A question from Reddit’s /r/mysql led to a longer discussion of cursors and how they are implemented in MySQL, and what the advantages and drawbacks are.
The OP probably had a slow query, but was misphrasing the question:
I am having performance problems where my cursor is taking 6-8 seconds to go through a hundred rows. I think this is because I am also using while loops to loop through JSON objects to pull information. I am wondering if cursors are usually this slow or if I have set it up poorly.
This turned into a longer exchange about the MySQL C API and the other APIs - some of them have been created by wrapping the C-API, others reimplemented the protocol from scratch.
When the server executes a query, the result is shipped to the client as a result set, which we can imagine as a table made up from rows made up from columns. The server tries to resolve the query in a streaming fashion, because that allows it to ship each row as it is being produced, saving memory in the server. The default Join Algorithm MySQL uses, Nested Loop Join, is well suited for this.
So unless the result set needs to be captured for further treatment in the server (indicated by “using temporary” or “using filesort” in the EXPLAIN), it is being shipped to the client as it is being produced.
The client by default downloads the whole result set into memory, and keeps it there until it is no longer needed (until mysql_free_result() is being called in the C API). This can use a lot of memory, but it allows the client to jump around in the result set randomly. The host language can request this mode (it is the default) with the function mysql_store_result().

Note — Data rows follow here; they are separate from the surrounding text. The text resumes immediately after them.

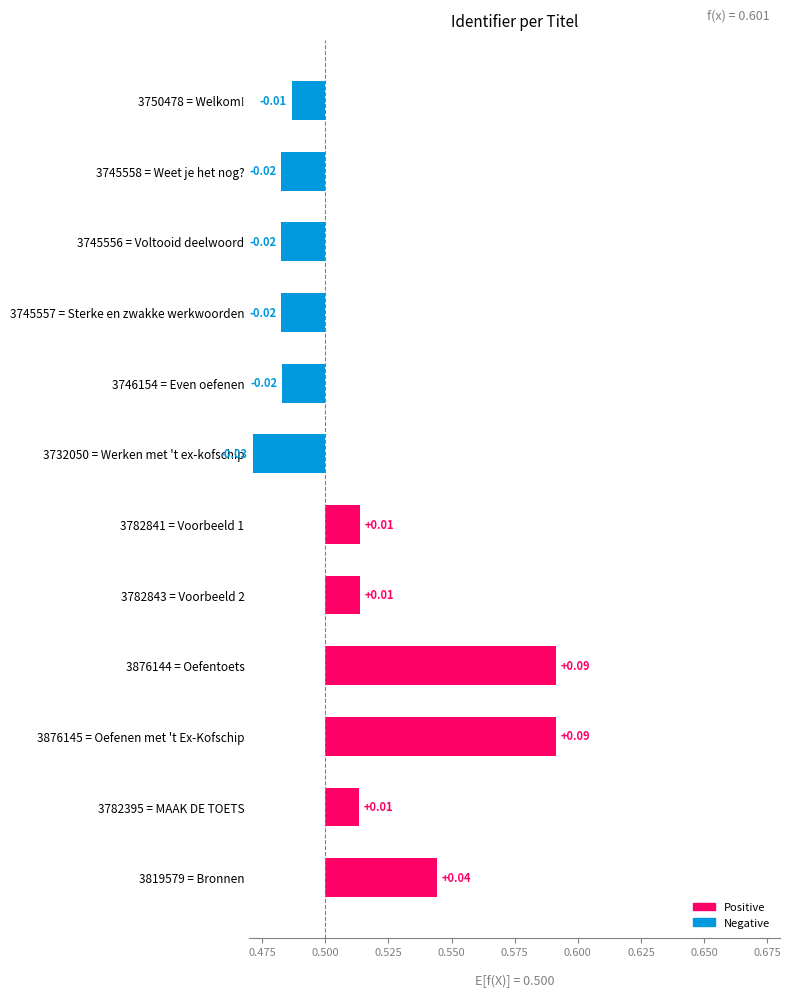

True or false: the data shows -0.0 at 3732050 = Werken met 't ex-kofschip.

False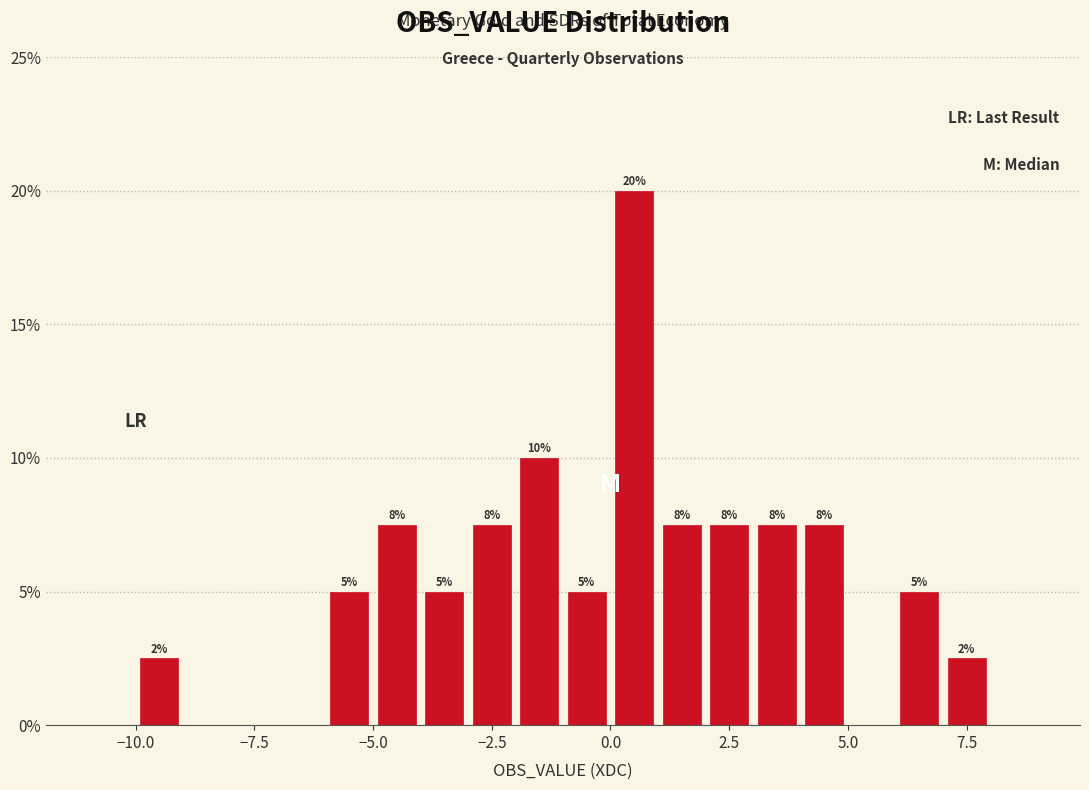

Around what value on the x-axis is the tallest bar? Give the approximate position of its centre, as read against the axis.

0.5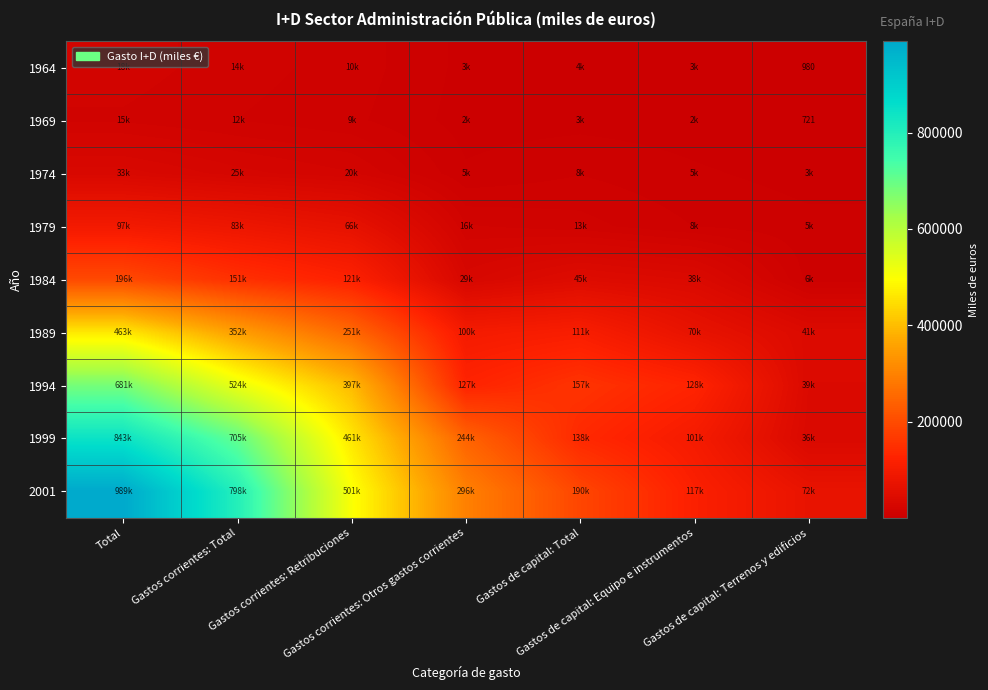

Which label corresponds to the smallest value in the chart?

Gastos de capital: Terrenos y edificios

If you expect very large result sets you can save a lot of memory, at the cost of losing the capability of random access to the result set, by requesting a streaming mode with mysql_use_result.
In this mode, each result set row is being downloaded as it is needed - until then it is being queued in the server. In fact, streaming query execution in the server is stalled. Only as the client requests another row the server begins to produce this row, synchronizing query execution in the server and the client. This used to be a Bad Thing™ because with MyISAM queries a table lock was held by an executing query, and if the client stalls query execution in mysql_use_result() mode locks on the server will be held longer and memory resources will be held longer, straining scarce server resources.
With InnoDB, things became better - locking is different, and with MVCC readers are never stalled by writers (or other readers). Still, mysql_store_result() is the default, and this is mostly a good thing.
Only for programs such as
mysqldump the streaming mode is the default. mysqldump calls it the
--quick-mode and it is on by default. Otherwise mysqldump would try to download the entire database into client memory, and that is usually a very bad idea. You could run
mysqldump --skip-quick-mode and watch the mysqldump binary bloat until you get a visit from the OOM killer.
So how is this done in different language APIs?
https://metacpan.org/pod/DBD::mysql#DATABASE-HANDLES, scroll down to mysql_store_result
https://www.php.net/manual/en/mysqli.use-result.php, see examples there. PHP contains an independent implementation of the MySQL protocol with a different memory management that leverages Zend Values (ZVALs) in order to prevent data duplication, the situation is a bit more complicated and a lot more efficient here.
https://dev.mysql.com/doc/connector-j/8.0/en/connector-j-reference-implementation-notes.html, scroll down to ResultSet, look up fetchSize().
JDBC is a protocol implementation in native Java and is not based on Connector/C alias libmysqlclient.a. Things could be different here, within limits (the protocol is still the same), but mostly aren’t.
https://dev.mysql.com/doc/connector-odbc/en/connector-odbc-configuration-connection-parameters.html, scroll down to the prefetch parameter.
ODBC is a protocol implementation that is not based on Connector/C alias libmysqlclient.a. Things are different here, mostly because ODBC is a very rigid specification and a lot of things cannot be easily mapped from ODBC-think into MySQL-realities. There are a lot of parameters and magical values. Tread with care.